* [YOUR GOAL]: Exactly the lines from the one containing "index tip: (709, 591)" to the final line below should be output, and no others.

* [DATA RECORDS]:
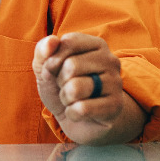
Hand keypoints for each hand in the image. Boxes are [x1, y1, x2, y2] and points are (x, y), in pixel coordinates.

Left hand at [31, 32, 146, 144]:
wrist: (80, 121)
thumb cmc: (63, 87)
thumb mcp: (46, 67)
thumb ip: (43, 50)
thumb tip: (52, 40)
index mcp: (96, 44)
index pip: (68, 42)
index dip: (52, 60)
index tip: (55, 70)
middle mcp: (111, 60)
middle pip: (71, 66)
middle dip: (60, 81)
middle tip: (68, 87)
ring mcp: (116, 83)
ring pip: (75, 88)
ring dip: (65, 98)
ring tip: (73, 99)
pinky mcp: (115, 106)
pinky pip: (82, 109)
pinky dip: (72, 113)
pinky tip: (80, 113)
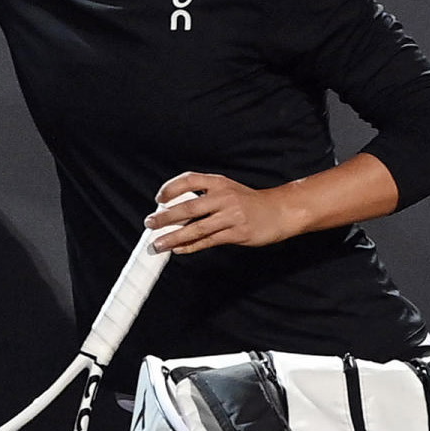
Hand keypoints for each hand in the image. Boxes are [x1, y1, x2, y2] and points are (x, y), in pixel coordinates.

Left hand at [147, 174, 304, 254]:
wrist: (280, 211)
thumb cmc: (249, 202)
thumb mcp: (228, 190)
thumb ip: (205, 196)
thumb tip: (175, 210)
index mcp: (220, 182)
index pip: (190, 180)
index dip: (171, 188)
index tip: (159, 199)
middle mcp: (224, 197)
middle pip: (189, 207)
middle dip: (165, 217)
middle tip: (149, 223)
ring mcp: (231, 216)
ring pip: (197, 228)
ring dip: (174, 237)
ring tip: (158, 244)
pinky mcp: (237, 233)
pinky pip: (209, 241)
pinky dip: (191, 246)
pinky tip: (179, 250)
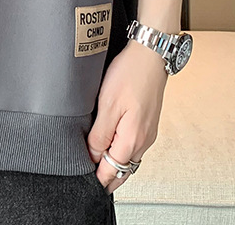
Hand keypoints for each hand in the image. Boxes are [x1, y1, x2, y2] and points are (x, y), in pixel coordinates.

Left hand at [86, 39, 167, 193]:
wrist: (150, 54)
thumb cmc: (130, 74)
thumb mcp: (107, 104)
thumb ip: (100, 135)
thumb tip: (93, 157)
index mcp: (133, 139)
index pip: (114, 171)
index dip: (97, 178)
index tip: (83, 179)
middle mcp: (144, 140)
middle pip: (123, 169)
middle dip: (106, 175)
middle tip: (88, 175)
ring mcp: (148, 132)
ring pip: (129, 158)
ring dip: (114, 163)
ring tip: (95, 162)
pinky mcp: (148, 123)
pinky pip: (134, 146)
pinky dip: (122, 151)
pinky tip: (111, 145)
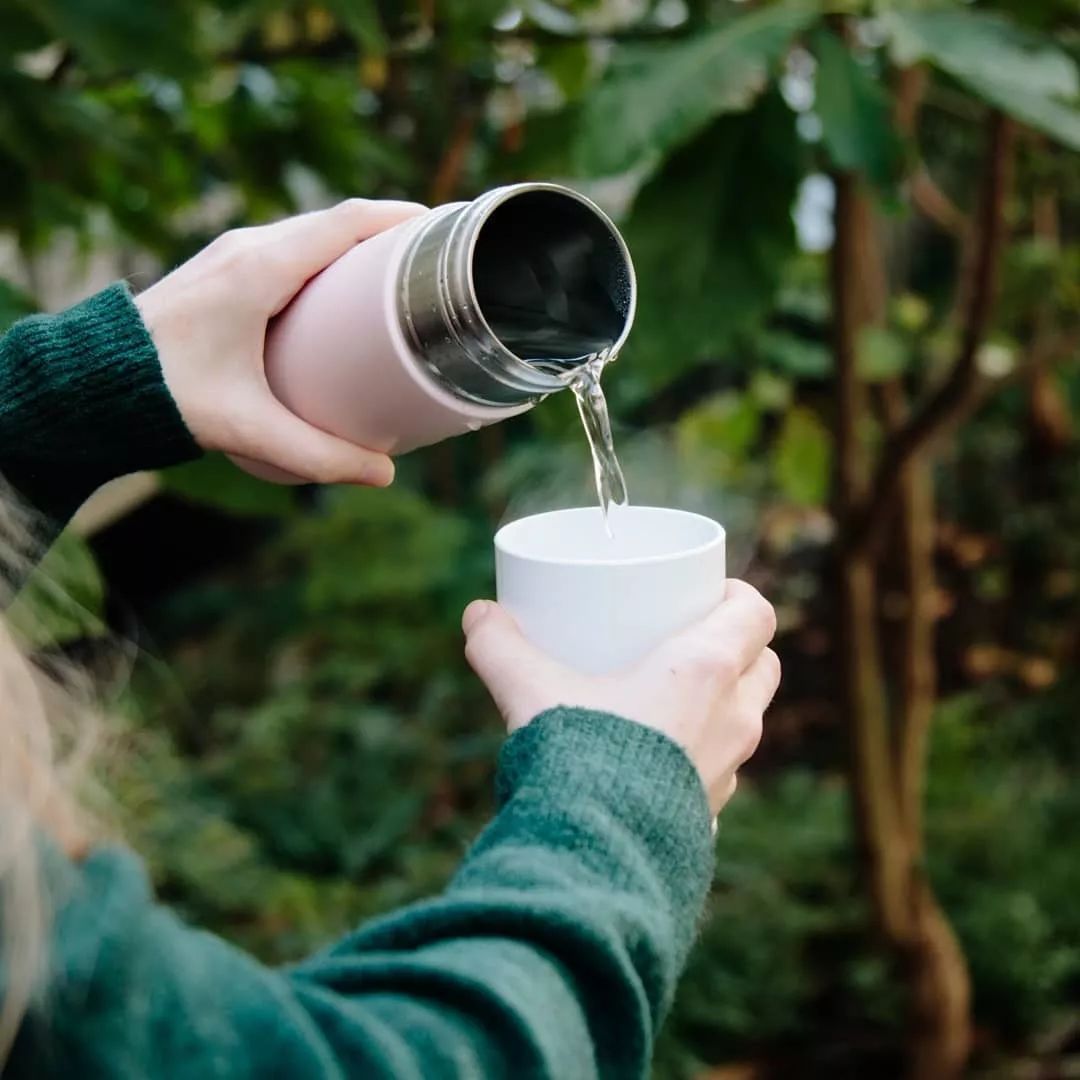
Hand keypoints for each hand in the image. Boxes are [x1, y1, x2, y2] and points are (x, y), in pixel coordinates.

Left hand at [136, 199, 425, 486]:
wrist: (94, 381)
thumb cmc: (164, 395)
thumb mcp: (249, 428)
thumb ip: (319, 455)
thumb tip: (383, 475)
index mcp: (258, 268)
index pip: (344, 222)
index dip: (398, 218)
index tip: (442, 228)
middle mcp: (246, 247)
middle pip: (334, 222)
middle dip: (388, 233)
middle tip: (433, 261)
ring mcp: (231, 253)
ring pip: (310, 233)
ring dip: (356, 244)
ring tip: (399, 274)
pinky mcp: (222, 268)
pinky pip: (289, 247)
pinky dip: (326, 257)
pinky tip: (342, 291)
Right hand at [462, 581, 779, 816]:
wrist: (592, 860)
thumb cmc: (575, 761)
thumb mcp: (530, 692)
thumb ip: (500, 648)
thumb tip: (478, 615)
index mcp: (706, 671)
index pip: (757, 615)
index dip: (739, 595)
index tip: (709, 591)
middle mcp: (733, 719)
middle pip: (763, 666)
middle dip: (738, 647)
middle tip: (690, 638)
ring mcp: (728, 772)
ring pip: (746, 720)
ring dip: (724, 702)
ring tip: (673, 696)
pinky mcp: (710, 815)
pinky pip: (719, 772)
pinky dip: (701, 756)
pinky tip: (659, 760)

* [RESPONSE FOR THIS EXERCISE]:
index tip: (709, 591)
middle mcp: (733, 719)
middle pip: (763, 666)
middle dip: (738, 647)
middle tip: (690, 638)
ring mcp: (728, 772)
ring pip: (746, 720)
ring dip: (724, 702)
ring tip: (673, 696)
pinky mcp: (710, 815)
pinky pip: (719, 772)
pinky dip: (701, 756)
pinky tip: (659, 760)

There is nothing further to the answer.